After two years, research suggests a wetland/cropland ratio of 3% can remove 18% of the N and 43% of the P. A ratio of 6% wetlands removed 34% of the N and 55% of the P. With 9% of the area in wetlands, 43% of the N and 56% of the P were removed.
Not all the wetlands required taking land out of production, notes Nature Conservancy (www.nature.org) aquatic ecologist Maria Lemke. "Some of them were constructed in uncropped areas or cropland that was prone to flooding," she says.
Within a year, researchers hope to have enough data to generate ratios that could be applied to other farms.
Besides the Conservancy, partners include the University of Illinois, the McLean County Soil and Water Conservation District, the Natural Resources Conservation Service and the Franklin family of Lexington, Ill. The Illinois Department of Natural Resources funded the initial project, and a gift from Monsanto Company will fund three more years of water monitoring.
On the Franklin farm, new tile systems were installed for research purposes. But that won't be necessary for every application, Lemke says. "On most farms, we can reroute the existing tile system's outlet through the wetland."
Pheasants Forever Will Preserve a Kansas Farm
"When you have literally sweated, bled and cried over a place, you don't want to see it broken up," says Wallace Weber of Dorrance, Kan.

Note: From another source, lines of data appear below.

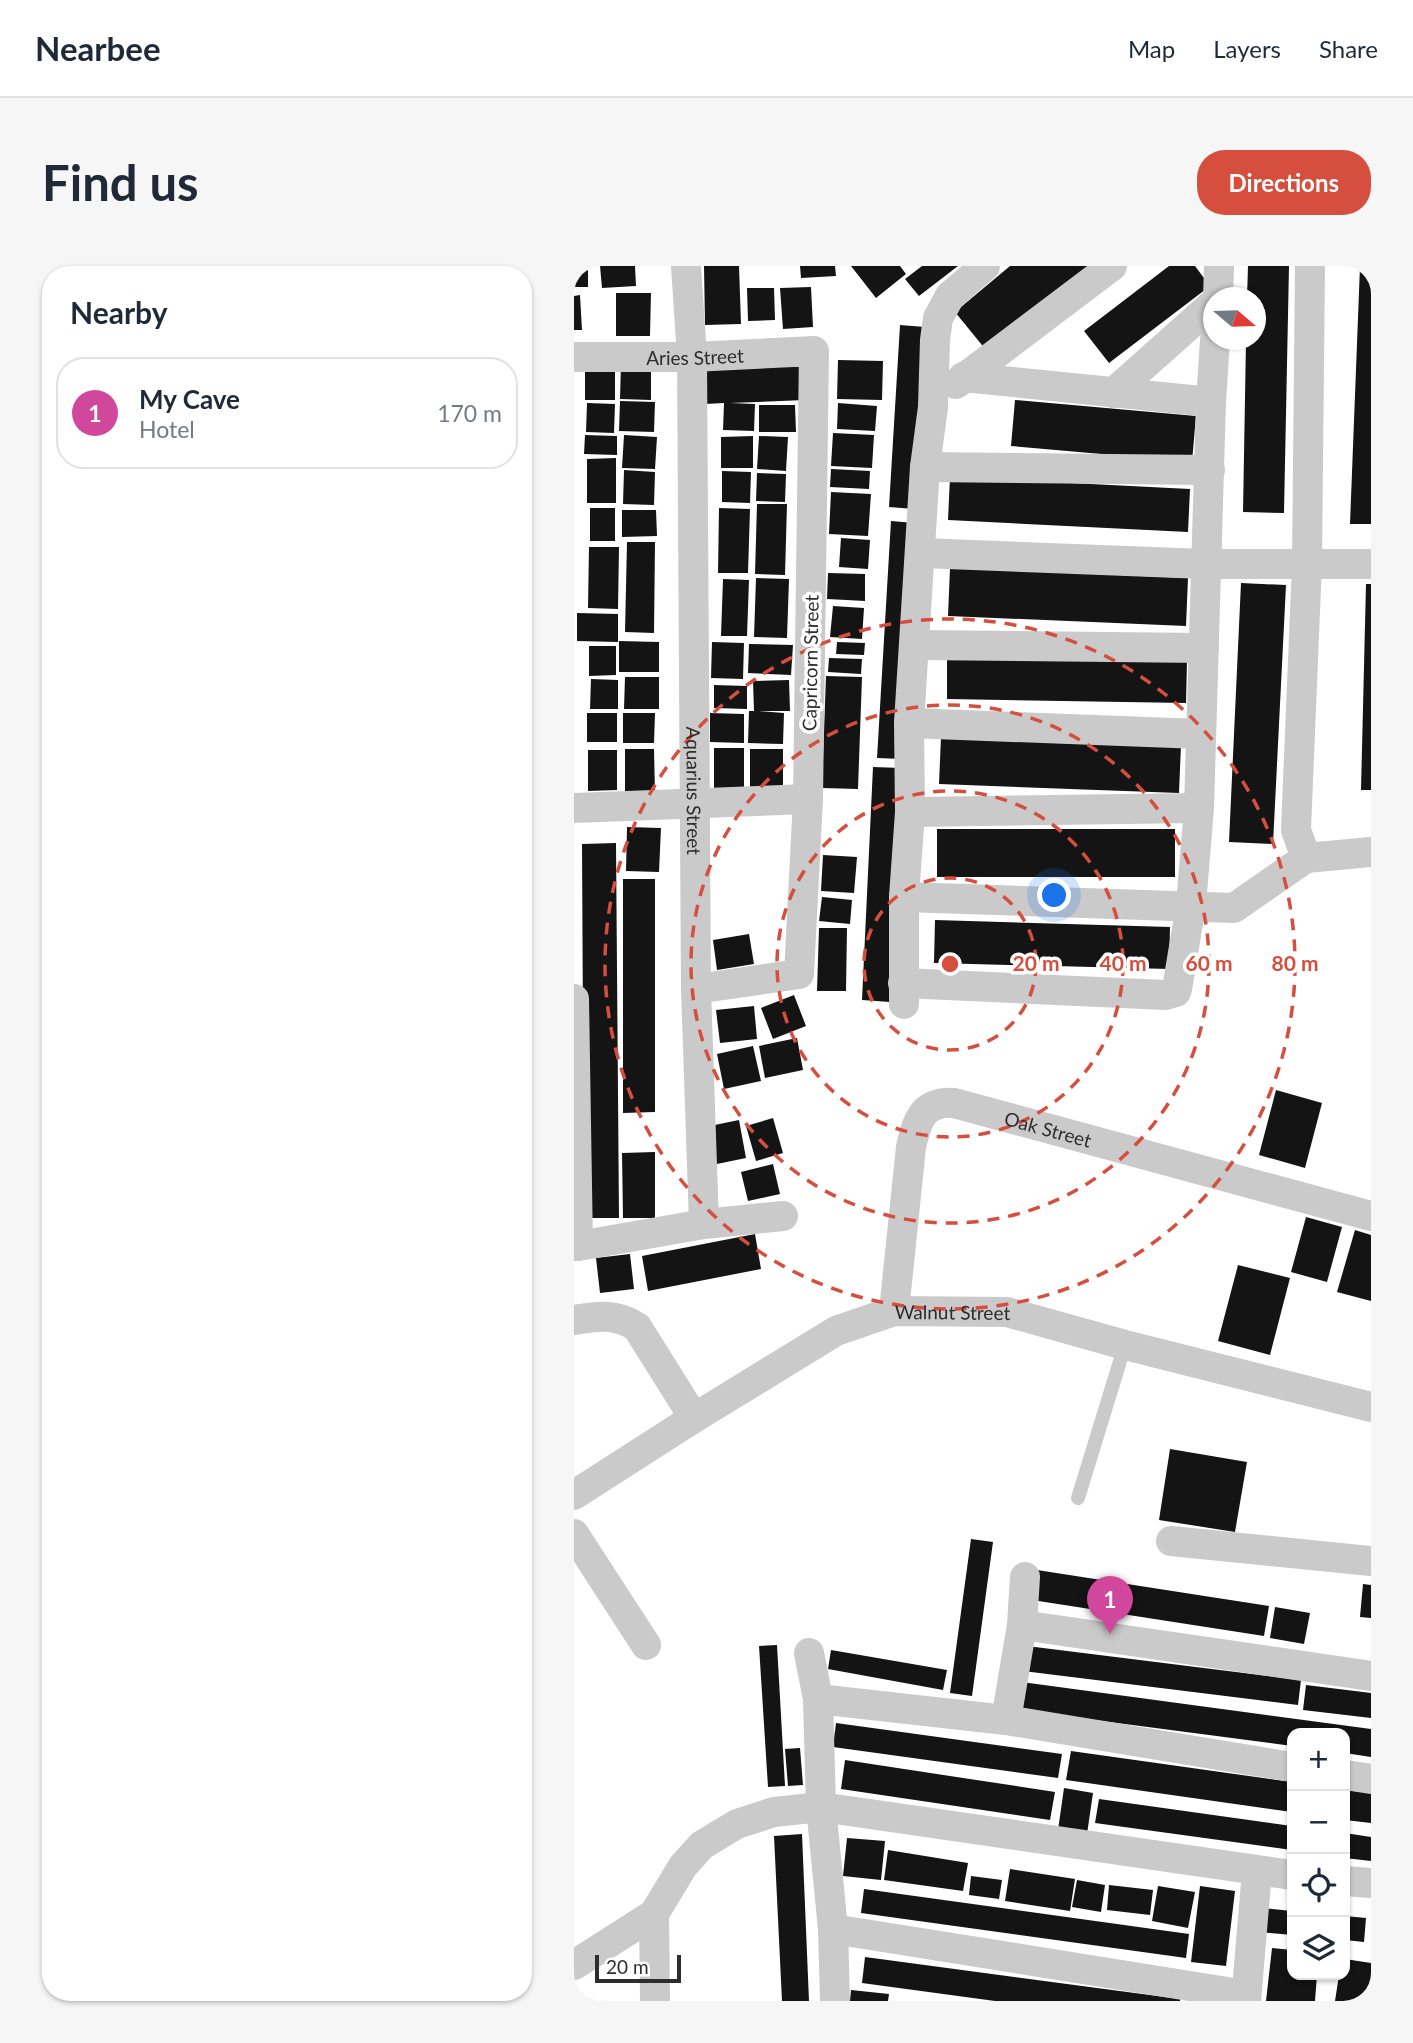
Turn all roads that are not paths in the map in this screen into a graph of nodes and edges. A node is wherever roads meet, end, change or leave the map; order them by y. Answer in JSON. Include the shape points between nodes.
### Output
{"nodes":[{"id":1,"x":686,"y":266,"type":"edge"},
{"id":2,"x":985,"y":266,"type":"edge"},
{"id":3,"x":1112,"y":266,"type":"edge"},
{"id":4,"x":1219,"y":266,"type":"edge"},
{"id":5,"x":1310,"y":266,"type":"edge"},
{"id":6,"x":1218,"y":287,"type":"edge"},
{"id":7,"x":1203,"y":312,"type":"edge"},
{"id":8,"x":1214,"y":350,"type":"edge"},
{"id":9,"x":814,"y":351,"type":"joint"},
{"id":10,"x":574,"y":357,"type":"edge"},
{"id":11,"x":692,"y":357,"type":"junction"},
{"id":12,"x":963,"y":377,"type":"junction"},
{"id":13,"x":1113,"y":393,"type":"junction"},
{"id":14,"x":1211,"y":402,"type":"junction"},
{"id":15,"x":933,"y":407,"type":"junction"},
{"id":16,"x":925,"y":467,"type":"junction"},
{"id":17,"x":1210,"y":470,"type":"junction"},
{"id":18,"x":921,"y":553,"type":"junction"},
{"id":19,"x":1307,"y":563,"type":"junction"},
{"id":20,"x":1205,"y":564,"type":"junction"},
{"id":21,"x":1371,"y":564,"type":"edge"},
{"id":22,"x":915,"y":645,"type":"junction"},
{"id":23,"x":1205,"y":648,"type":"junction"},
{"id":24,"x":909,"y":723,"type":"junction"},
{"id":25,"x":1200,"y":734,"type":"junction"},
{"id":26,"x":808,"y":799,"type":"junction"},
{"id":27,"x":695,"y":804,"type":"junction"},
{"id":28,"x":574,"y":808,"type":"edge"},
{"id":29,"x":1199,"y":808,"type":"junction"},
{"id":30,"x":910,"y":812,"type":"junction"},
{"id":31,"x":1371,"y":852,"type":"edge"},
{"id":32,"x":1306,"y":858,"type":"junction"},
{"id":33,"x":904,"y":897,"type":"junction"},
{"id":34,"x":1191,"y":905,"type":"junction"},
{"id":35,"x":696,"y":989,"type":"junction"},
{"id":36,"x":574,"y":999,"type":"edge"},
{"id":37,"x":783,"y":1216,"type":"dead end"},
{"id":38,"x":1371,"y":1216,"type":"edge"},
{"id":39,"x":704,"y":1224,"type":"junction"},
{"id":40,"x":576,"y":1246,"type":"edge"},
{"id":41,"x":894,"y":1311,"type":"junction"},
{"id":42,"x":574,"y":1320,"type":"edge"},
{"id":43,"x":1125,"y":1345,"type":"junction"},
{"id":44,"x":1371,"y":1407,"type":"edge"},
{"id":45,"x":694,"y":1418,"type":"junction"},
{"id":46,"x":574,"y":1496,"type":"edge"},
{"id":47,"x":1079,"y":1498,"type":"dead end"},
{"id":48,"x":574,"y":1534,"type":"edge"},
{"id":49,"x":1171,"y":1541,"type":"dead end"},
{"id":50,"x":1371,"y":1561,"type":"edge"},
{"id":51,"x":1025,"y":1577,"type":"dead end"},
{"id":52,"x":1021,"y":1625,"type":"junction"},
{"id":53,"x":646,"y":1645,"type":"dead end"},
{"id":54,"x":809,"y":1653,"type":"dead end"},
{"id":55,"x":1371,"y":1676,"type":"edge"},
{"id":56,"x":818,"y":1699,"type":"junction"},
{"id":57,"x":1006,"y":1720,"type":"junction"},
{"id":58,"x":1287,"y":1766,"type":"edge"},
{"id":59,"x":1350,"y":1776,"type":"edge"},
{"id":60,"x":1371,"y":1779,"type":"edge"},
{"id":61,"x":821,"y":1807,"type":"junction"},
{"id":62,"x":1257,"y":1871,"type":"junction"},
{"id":63,"x":1287,"y":1874,"type":"edge"},
{"id":64,"x":1350,"y":1882,"type":"edge"},
{"id":65,"x":1371,"y":1884,"type":"edge"},
{"id":66,"x":654,"y":1914,"type":"junction"},
{"id":67,"x":833,"y":1929,"type":"junction"},
{"id":68,"x":574,"y":1965,"type":"edge"},
{"id":69,"x":1246,"y":1998,"type":"edge"},
{"id":70,"x":654,"y":2001,"type":"edge"},
{"id":71,"x":835,"y":2001,"type":"edge"}],
"edges":[{"from":1,"to":11,"type":"street","name":"Aquarius Street"},
{"from":2,"to":15,"type":"street","via":[[950,296],[938,318]]},
{"from":3,"to":12,"type":"street"},
{"from":4,"to":6,"type":"street"},
{"from":5,"to":19,"type":"street"},
{"from":7,"to":13,"type":"street"},
{"from":8,"to":14,"type":"street"},
{"from":9,"to":11,"type":"street","name":"Aries Street"},
{"from":9,"to":26,"type":"street","name":"Capricorn Street"},
{"from":10,"to":11,"type":"street","name":"Aries Street"},
{"from":11,"to":27,"type":"street","name":"Aquarius Street"},
{"from":12,"to":13,"type":"street"},
{"from":12,"to":15,"type":"street"},
{"from":13,"to":14,"type":"street"},
{"from":14,"to":17,"type":"street"},
{"from":15,"to":16,"type":"street"},
{"from":16,"to":17,"type":"street"},
{"from":16,"to":18,"type":"street"},
{"from":17,"to":20,"type":"street"},
{"from":18,"to":20,"type":"street"},
{"from":18,"to":22,"type":"street"},
{"from":19,"to":20,"type":"street"},
{"from":19,"to":21,"type":"street"},
{"from":19,"to":32,"type":"street","via":[[1296,830]]},
{"from":20,"to":23,"type":"street"},
{"from":22,"to":23,"type":"street"},
{"from":22,"to":24,"type":"street"},
{"from":23,"to":25,"type":"street"},
{"from":24,"to":25,"type":"street"},
{"from":24,"to":30,"type":"street"},
{"from":25,"to":29,"type":"street"},
{"from":26,"to":27,"type":"street"},
{"from":26,"to":35,"type":"street","name":"Capricorn Street","via":[[799,974]]},
{"from":27,"to":28,"type":"street"},
{"from":27,"to":35,"type":"street","name":"Aquarius Street"},
{"from":29,"to":30,"type":"street"},
{"from":29,"to":34,"type":"street"},
{"from":30,"to":33,"type":"street"},
{"from":31,"to":32,"type":"street"},
{"from":32,"to":34,"type":"street","via":[[1234,908]]},
{"from":33,"to":34,"type":"street"},
{"from":33,"to":34,"type":"street","via":[[903,994],[1174,993]]},
{"from":35,"to":39,"type":"street","name":"Aquarius Street"},
{"from":36,"to":40,"type":"street"},
{"from":37,"to":39,"type":"street"},
{"from":38,"to":41,"type":"street","name":"Oak Street","via":[[941,1102],[916,1124]]},
{"from":39,"to":40,"type":"street"},
{"from":41,"to":43,"type":"street","name":"Walnut Street","via":[[1007,1312]]},
{"from":41,"to":45,"type":"street","name":"Walnut Street","via":[[836,1331]]},
{"from":42,"to":45,"type":"street","via":[[601,1315],[625,1318],[637,1327]]},
{"from":43,"to":44,"type":"street","name":"Walnut Street"},
{"from":43,"to":47,"type":"lane"},
{"from":45,"to":46,"type":"street","name":"Walnut Street"},
{"from":48,"to":53,"type":"street"},
{"from":49,"to":50,"type":"street"},
{"from":51,"to":52,"type":"street"},
{"from":52,"to":55,"type":"street"},
{"from":52,"to":57,"type":"street"},
{"from":54,"to":56,"type":"street"},
{"from":56,"to":57,"type":"street"},
{"from":56,"to":61,"type":"street"},
{"from":57,"to":58,"type":"street"},
{"from":59,"to":60,"type":"street"},
{"from":61,"to":62,"type":"street"},
{"from":61,"to":66,"type":"street","via":[[774,1812],[737,1824],[702,1845],[683,1866]]},
{"from":61,"to":67,"type":"street"},
{"from":62,"to":63,"type":"street"},
{"from":62,"to":69,"type":"street"},
{"from":64,"to":65,"type":"street"},
{"from":66,"to":68,"type":"street"},
{"from":66,"to":70,"type":"street"},
{"from":67,"to":69,"type":"street"},
{"from":67,"to":71,"type":"street"}]}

So he is donating 1,700 acres to Pheasants Forever (www.pheasantsforever.org), with the agreement that the land will be managed forever for sustainable agriculture and wildlife habitat.
It is the largest land donation to date for the national conservation organization. The land will be transferred to Pheasants Forever during a period of years, beginning with 320 acres transferred in December 2008.
Weber grew up on part of the land, helping his family produce crops and livestock and hunting, fishing and trapping in his spare time. His father won conservation awards for environmentally friendly farming practices. Weber added to the original acreage and farmed the land—either personally or with custom operators—in addition to his careers as a physician and as a flight surgeon in the active Army and Army Reserve.
"I agonized for years over what to do with the property," Weber says. Pheasants Forever will use the land to show how farming and wildlife conservation can go hand in hand, through conservation tours and habitat field days illustrating best management practices.
Eventually, the property will be opened to regulated hunting, fishing and trapping. "Hunting, fishing and trapping are part of our heritage and should be available to everyone," Weber says.